Colours of a cultural canvas
Archana Shastri

Indian Painting, The Great Mural Tradition
by Mira Seth Mapin Publications. Pages 464. Rs 3500

Nayaka painting, Tanjavur. Sarfoji’s palace, Durbar Hall. Krishna with his queens Rukmini and Satyabhama.
Nayaka painting, Tanjavur. Sarfoji’s palace, Durbar Hall. Krishna with his queens Rukmini and Satyabhama.

THIS well-produced book on Indian painting by Mira Seth focuses on the mural tradition of India as a cohesive and continuous tradition as distinct from the parallel tradition of the painted manuscripts and miniatures. It traces and maps the vernacular nuances across the diverse regions of the vast Indian subcontinent, unravelling, in the process, interconnections, influences and adaptations that are inherent in the maturation of a particular style or tradition.

Like migrating people bound by shared precepts, in this case the epics, puranas and plays provide for a common strand for transposing into varied folds of religious, regional and ethnic characterisations, delineations and adaptations. The vast cultural canvas dissolves into the bylanes of local humdrum, united by narrative climaxes of familiar and rehearsed episodes, embedded and lulled into memory from time immemorial. With the rise of an aristocracy, it also documents the shift from the religious to the secular domain, particularly in the north and north-western regions.

Within the localised and religious script unfolds the great human theatre, the narrative structure and visualisation of which are attuned to the local ambience, form, style and performance. The epic forms, conglomerating and budding as it were, from the chanting and rhythmic invocations that carry within them a sense of musicality that is matched verbatim in the sinuous delicacy of line, form and colour. As in form, so in content; the space transcends and soars from the physical and worldly realms to the imagined and the aworldly and the alaukik, engaging in an unending vocabulary of poetic and sensorial metaphors.

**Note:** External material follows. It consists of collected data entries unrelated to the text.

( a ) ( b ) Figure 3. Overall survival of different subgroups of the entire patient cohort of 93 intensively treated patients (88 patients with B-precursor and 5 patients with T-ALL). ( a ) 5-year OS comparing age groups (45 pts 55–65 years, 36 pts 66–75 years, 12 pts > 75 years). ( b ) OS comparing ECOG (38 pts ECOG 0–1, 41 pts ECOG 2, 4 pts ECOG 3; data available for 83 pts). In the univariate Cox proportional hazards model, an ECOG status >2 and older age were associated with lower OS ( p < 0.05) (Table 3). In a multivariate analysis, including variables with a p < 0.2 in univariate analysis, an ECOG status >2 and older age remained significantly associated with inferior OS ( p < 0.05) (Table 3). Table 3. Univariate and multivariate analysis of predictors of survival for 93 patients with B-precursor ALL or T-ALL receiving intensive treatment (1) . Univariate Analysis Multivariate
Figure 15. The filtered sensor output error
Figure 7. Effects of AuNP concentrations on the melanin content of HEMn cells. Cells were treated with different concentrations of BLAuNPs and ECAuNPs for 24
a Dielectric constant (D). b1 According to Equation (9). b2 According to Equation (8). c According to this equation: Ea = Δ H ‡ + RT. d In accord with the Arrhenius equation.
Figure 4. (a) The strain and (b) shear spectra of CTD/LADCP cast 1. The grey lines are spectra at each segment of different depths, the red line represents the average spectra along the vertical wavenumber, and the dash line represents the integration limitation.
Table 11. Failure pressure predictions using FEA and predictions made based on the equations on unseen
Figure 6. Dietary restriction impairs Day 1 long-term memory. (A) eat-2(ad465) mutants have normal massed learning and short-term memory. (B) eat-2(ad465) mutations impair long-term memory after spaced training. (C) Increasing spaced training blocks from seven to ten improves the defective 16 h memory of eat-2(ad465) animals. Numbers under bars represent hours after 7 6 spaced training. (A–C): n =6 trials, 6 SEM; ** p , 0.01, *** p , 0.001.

Indian Painting, The Great Mural TraditionSeth assiduously discerns the converging and bifurcating sinews that link and delink one tradition from the other, stringing the otherwise scattered and amorphous fragments into a unified, consistent whole. Moving from the Deccan to the South, she traces the continuity of the mural tradition through Ajanta, Bagh, Badami, and Ellora and present-day Tamil Nadu and Kerala paintings. The cultural affinity in the north is traced through the wall paintings in the monasteries of Ladakh and Himachal Pradesh and the post-Mughal mural traditions of Rajasthan, Madhya Pradesh and Himachal Pradesh. The trajectories stretching across the vast peninsular regions provide a kaleidoscopic and form panoramic projection of continuous tradition of wall-paintings, assimilating in the process the cultural contours and stylistic lingua of the vast and varied terrains it traverses.

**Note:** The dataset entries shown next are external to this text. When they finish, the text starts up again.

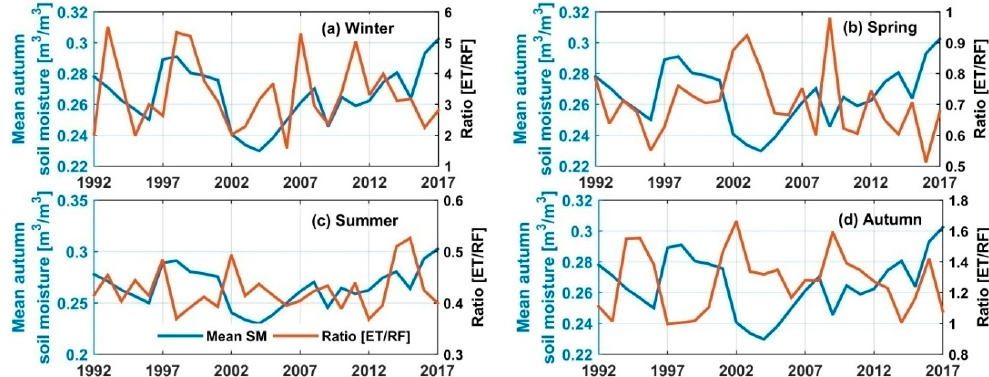
Figure 15. The effects of ( a ) winter, ( b ) spring, ( c ) summer, and ( d ) autumn rainfall (RF) and evapotranspiration (ET) (expressed as ET/RF ratio) on the temporal distribution of ASM in the UBNB from 1992 to 2017.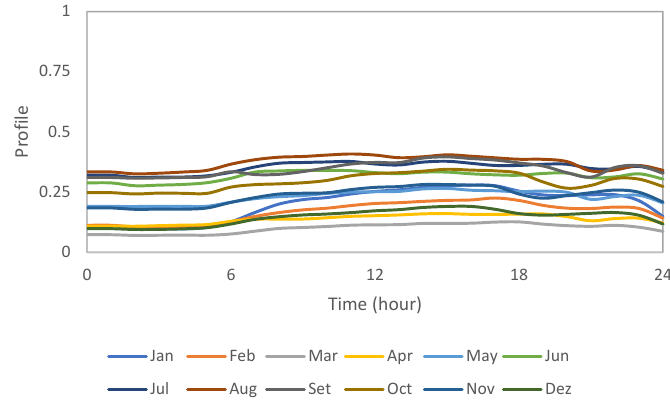
Figure A7. Average daily profile of electricity generation from natural gas, per month.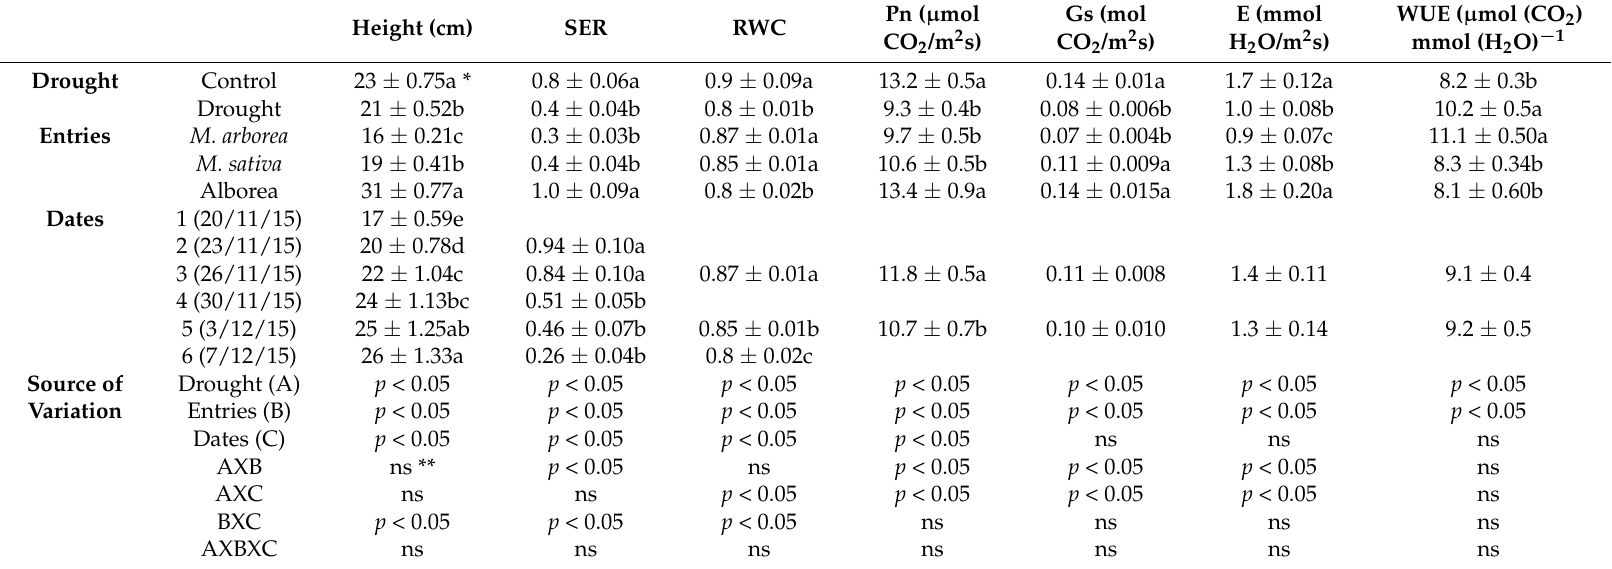
Table 2. The height of seedlings, Stem Elongation Rate (SER), Relative Water Content (RWC), Photosynthetic rate (Pn), Stomatal conductance, transpiration rate (E), Water Use Efficiency (WUE) of the seedlings (mean ± SE) under the control and the drought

Embedded and ideated in the visualisation are seminal cultural traits that in style of narration and lay-out— linear, simultaneous, centrifugal or centripetal, fluid or framed –encompass a world view that is shared with other portable and parallel traditions of visual arts including theatre, embellished textiles and costumes. Exhaustive in research and documentation, Seth has created a vast and vital resource, which is likely to benefit scholars and initiates of not only the visual/ plastic arts but allied disciplines—costumes, textiles, performing arts—as well.

Beyond the intent and scope of this book, her concluding chapter dwells on the influences of the tradition of wall paintings spilling beyond the borders. It envisions a continuity which, hopefully, would be equally elucidated, compiled and fleshed out in the near future.

Under the impact of second modernity or fluid modernity, with instant connectivity and communication cutting across space and time, transient cultural traits would incessantly be injected, diluted, replaced or wiped out. These vast inheritances with gestated and cultured genes of distinct and connected cultural biospheres alone could question and challenge the rationality of an amorphous, undifferentiated global culture.